SpamAssassin's biggest downfall is that it's really designed for Unix mail servers. It's open source, so you can do whatever you like to make it work in your system, but you can't just download it and plug it into Exchange or your local email client. It's easiest to stick it on a mail server, or a client using an MTA. In these setups, the email message can be passed through SA and filtered. You can have SA alter the subject or add a header so that you and/or your email client can easily sort out the junk. You can pass a copy of the email to SA and have it return a yes/no answer, so that an external mail processing program (like procmail) can sort it into the proper folder. SA is so customizable that the possibilites are nearly endless.


Distributed spam classification
Vipul's Razor
SpamNet
Pyzor
DCC
Firetrust CFS
These are all separate products, but work the same way. When someone gets a junk email, they report it as spam. The server part of the system keeps a database of the email (usually a unique signature generated from the email, rather than the actual message) and that it's spam. Other users check incoming messages against the server's database. If an incoming mail matches one stored in the server as spam, the client program marks the message as spam. The idea is that once one person gets a certain spam, nobody else will have to.

The biggest problem with this method is that you're having someone else decide for you what is spam and what isn't. The different systems have different ways of dealing with this. SpamNet gives users a trust rating. If someone votes against the majority (i.e. a spammer trying to validate his own spam), the user's rating goes down. The user's future votes then count for less, as they're less "trustworthy". With CFS, users basically just suggest that a certain message is spam. Someone at Firetrust then manually verifies that the message really is spam. This is good, but it requires a lot of personal intervention.

Newsletters are the biggest problem with these types of systems. Many people mark valid newsletters as spam when they don't want them anymore, rather than unsubscribing like they should. I have also run into the problem of valid newsletters having broken unsubscribe functions. I subscribed to one newsletter a while back. When I no longer wanted to receive it, I unsubscribed per their instructions. I still got the newsletter, so I unsubscribed again. And again. Eventually I just accepted the fact that their system doesn't work right, and added them to my spam filter. I'm sure there are many other people who do want this newsletter, which they signed up for (I was in this group originally). But at this point, it's unsolicited commercial email to me. How do you deal with a situation like this in one of these systems? The only sure way is to whitelist the newsletters you want, in case someone else marks them as spam, since it's generally not very easy for a spam server to determine if someone is blocking a newsletter because they don't have a functional unsubscribe, or if the user is just too lazy to unsubscribe properly. In other words, these systems really don't work on newsletters.

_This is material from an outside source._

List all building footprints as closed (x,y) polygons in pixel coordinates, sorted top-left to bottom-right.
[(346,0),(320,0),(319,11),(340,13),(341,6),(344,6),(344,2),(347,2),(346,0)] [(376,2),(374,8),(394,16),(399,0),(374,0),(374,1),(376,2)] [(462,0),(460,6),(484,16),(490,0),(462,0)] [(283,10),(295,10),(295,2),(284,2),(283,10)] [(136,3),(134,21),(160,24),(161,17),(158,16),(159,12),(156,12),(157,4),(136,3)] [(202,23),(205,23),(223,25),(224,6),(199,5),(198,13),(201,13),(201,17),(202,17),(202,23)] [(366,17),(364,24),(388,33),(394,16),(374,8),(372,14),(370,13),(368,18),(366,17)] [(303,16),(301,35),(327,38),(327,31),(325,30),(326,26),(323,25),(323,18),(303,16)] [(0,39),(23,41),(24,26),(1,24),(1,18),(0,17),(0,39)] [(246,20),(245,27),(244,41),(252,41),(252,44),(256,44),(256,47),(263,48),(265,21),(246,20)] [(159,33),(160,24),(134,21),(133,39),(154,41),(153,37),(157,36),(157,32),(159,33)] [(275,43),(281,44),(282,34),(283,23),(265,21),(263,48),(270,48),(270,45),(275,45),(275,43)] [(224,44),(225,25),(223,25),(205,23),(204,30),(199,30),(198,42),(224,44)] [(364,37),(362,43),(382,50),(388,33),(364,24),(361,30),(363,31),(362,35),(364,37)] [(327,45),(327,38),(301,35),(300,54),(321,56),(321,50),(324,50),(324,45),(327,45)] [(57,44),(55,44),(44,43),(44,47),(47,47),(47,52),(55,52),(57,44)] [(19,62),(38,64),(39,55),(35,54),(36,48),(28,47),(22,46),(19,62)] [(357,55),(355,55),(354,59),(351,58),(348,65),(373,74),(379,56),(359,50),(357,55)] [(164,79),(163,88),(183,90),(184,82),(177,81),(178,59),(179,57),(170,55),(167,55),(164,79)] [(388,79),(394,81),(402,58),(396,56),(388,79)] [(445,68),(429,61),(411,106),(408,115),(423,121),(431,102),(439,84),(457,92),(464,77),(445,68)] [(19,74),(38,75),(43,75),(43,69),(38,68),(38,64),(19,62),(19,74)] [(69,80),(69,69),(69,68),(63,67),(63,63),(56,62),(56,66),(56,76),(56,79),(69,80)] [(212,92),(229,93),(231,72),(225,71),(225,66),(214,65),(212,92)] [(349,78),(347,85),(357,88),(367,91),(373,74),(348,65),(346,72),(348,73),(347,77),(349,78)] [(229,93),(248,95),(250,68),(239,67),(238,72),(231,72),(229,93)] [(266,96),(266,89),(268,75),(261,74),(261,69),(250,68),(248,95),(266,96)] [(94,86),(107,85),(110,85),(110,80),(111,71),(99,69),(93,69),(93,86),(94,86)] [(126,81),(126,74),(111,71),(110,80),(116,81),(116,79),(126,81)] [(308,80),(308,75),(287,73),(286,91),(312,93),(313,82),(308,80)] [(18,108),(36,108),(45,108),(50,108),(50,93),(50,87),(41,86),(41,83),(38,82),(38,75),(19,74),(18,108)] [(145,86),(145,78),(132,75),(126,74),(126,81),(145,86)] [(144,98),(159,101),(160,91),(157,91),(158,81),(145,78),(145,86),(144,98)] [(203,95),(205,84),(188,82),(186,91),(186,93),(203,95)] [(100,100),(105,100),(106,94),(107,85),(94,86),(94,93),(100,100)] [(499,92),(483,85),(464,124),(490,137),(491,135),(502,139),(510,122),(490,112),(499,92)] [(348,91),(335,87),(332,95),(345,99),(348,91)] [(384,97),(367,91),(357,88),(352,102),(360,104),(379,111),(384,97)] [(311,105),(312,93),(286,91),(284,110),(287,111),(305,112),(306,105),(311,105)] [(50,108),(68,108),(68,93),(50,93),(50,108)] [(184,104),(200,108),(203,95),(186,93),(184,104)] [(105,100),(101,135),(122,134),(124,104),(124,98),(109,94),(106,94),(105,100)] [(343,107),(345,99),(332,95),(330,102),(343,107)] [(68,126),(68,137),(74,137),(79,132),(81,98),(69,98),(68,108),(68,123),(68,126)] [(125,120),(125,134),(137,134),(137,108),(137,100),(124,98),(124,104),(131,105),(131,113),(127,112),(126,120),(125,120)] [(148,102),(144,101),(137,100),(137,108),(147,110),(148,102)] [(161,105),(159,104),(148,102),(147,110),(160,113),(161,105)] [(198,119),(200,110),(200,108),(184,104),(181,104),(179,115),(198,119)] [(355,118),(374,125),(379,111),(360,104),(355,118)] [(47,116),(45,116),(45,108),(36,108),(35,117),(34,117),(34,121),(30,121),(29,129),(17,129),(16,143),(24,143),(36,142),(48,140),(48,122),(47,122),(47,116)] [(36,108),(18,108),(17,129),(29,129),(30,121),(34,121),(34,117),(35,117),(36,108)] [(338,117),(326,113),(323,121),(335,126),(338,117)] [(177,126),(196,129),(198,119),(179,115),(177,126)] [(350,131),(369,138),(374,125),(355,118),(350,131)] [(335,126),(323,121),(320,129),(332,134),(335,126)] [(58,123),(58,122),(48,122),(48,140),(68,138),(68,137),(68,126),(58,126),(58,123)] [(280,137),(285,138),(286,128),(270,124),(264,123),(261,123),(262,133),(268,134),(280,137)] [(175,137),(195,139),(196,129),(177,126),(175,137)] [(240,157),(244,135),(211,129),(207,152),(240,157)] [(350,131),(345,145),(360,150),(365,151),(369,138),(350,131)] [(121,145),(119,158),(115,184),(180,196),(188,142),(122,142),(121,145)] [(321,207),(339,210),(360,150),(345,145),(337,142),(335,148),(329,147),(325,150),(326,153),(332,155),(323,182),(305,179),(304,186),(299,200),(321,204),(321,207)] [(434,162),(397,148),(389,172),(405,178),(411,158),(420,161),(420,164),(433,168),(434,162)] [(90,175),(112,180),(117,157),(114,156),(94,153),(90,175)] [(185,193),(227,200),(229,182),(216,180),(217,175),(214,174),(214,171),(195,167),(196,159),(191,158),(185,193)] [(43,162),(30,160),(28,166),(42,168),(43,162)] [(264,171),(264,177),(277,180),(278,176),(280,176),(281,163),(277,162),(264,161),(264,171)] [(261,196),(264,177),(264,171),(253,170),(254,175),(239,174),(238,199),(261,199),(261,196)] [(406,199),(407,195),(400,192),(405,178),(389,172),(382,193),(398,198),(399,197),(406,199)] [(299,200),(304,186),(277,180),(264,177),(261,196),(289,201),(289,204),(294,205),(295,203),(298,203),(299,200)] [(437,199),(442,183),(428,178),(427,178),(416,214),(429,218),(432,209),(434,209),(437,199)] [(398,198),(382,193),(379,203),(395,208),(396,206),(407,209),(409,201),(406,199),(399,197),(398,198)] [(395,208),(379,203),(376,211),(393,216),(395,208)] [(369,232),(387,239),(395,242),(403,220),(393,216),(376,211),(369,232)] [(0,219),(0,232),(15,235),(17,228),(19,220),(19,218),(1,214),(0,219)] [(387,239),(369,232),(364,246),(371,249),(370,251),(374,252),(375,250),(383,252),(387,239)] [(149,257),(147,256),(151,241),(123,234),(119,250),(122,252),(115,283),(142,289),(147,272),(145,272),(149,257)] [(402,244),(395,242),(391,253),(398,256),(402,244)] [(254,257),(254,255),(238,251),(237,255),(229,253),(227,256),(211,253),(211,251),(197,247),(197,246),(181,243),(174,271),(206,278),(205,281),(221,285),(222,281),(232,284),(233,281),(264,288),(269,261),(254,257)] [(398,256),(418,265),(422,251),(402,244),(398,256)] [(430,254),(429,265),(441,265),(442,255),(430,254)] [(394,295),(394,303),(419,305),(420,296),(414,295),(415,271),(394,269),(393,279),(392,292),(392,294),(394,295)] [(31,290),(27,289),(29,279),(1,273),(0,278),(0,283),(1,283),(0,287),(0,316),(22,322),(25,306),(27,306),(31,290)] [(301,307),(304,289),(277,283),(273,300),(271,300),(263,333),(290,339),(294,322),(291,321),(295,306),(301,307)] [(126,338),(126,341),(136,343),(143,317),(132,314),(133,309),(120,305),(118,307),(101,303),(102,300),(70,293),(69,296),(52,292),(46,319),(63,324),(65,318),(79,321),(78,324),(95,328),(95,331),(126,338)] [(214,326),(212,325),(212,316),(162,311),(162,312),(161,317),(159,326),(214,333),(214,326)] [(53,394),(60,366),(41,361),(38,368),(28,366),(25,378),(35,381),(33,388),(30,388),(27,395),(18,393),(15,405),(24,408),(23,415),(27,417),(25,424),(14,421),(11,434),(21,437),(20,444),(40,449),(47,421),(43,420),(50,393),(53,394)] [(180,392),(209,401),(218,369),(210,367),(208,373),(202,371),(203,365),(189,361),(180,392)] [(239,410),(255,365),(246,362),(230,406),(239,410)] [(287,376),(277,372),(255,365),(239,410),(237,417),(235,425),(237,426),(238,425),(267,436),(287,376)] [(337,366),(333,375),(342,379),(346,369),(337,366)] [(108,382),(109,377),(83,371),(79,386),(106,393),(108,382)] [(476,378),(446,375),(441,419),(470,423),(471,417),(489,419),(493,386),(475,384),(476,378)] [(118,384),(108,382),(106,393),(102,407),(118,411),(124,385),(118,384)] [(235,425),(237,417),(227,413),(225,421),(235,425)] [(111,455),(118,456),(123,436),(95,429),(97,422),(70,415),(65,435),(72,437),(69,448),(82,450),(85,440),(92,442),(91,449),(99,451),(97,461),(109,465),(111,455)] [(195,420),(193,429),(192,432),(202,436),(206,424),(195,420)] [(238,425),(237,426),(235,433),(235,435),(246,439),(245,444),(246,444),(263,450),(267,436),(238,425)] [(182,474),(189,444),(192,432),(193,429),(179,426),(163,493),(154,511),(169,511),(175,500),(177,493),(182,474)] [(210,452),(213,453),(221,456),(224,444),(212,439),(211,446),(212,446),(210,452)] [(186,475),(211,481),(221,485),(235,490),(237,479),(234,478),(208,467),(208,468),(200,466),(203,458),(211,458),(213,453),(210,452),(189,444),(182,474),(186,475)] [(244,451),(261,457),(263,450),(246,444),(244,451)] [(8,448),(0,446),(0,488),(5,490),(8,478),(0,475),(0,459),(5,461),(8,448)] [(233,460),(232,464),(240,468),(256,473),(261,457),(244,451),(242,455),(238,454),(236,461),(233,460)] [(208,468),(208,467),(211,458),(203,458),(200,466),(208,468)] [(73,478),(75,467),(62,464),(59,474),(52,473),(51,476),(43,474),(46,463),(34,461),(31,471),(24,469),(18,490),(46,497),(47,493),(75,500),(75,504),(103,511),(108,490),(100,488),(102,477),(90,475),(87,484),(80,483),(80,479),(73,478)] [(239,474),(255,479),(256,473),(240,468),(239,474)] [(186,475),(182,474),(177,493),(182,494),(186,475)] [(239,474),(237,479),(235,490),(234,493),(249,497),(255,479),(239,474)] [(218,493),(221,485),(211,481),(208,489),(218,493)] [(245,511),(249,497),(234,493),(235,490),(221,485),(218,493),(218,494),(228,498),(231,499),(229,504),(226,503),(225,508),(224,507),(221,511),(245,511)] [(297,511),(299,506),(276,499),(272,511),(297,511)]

A quick overview of the different products... Vipul's Razor is an open source project. SpamNet is the commercial version of Razor. I'm not sure if they share the same server network, or if they just use the same software on two different networks, but the two are related. SpamNet does have a very friendly Outlook plugin, while Razor is again aimed at Linux and similar systems. Pyzor started out as simply a Python clone of the Razor client. But since the rest of the Razor system excluding the client is closed source, they decided to make their own server and protocol and everything. It's essentially an open source clone. DCC is another open source option. It focuses on detecting all bulk mail, and you have to whitelist any valid bulk mail that you do want to receive. Firetrust CFS works as an additional feature inside MailWasher Pro.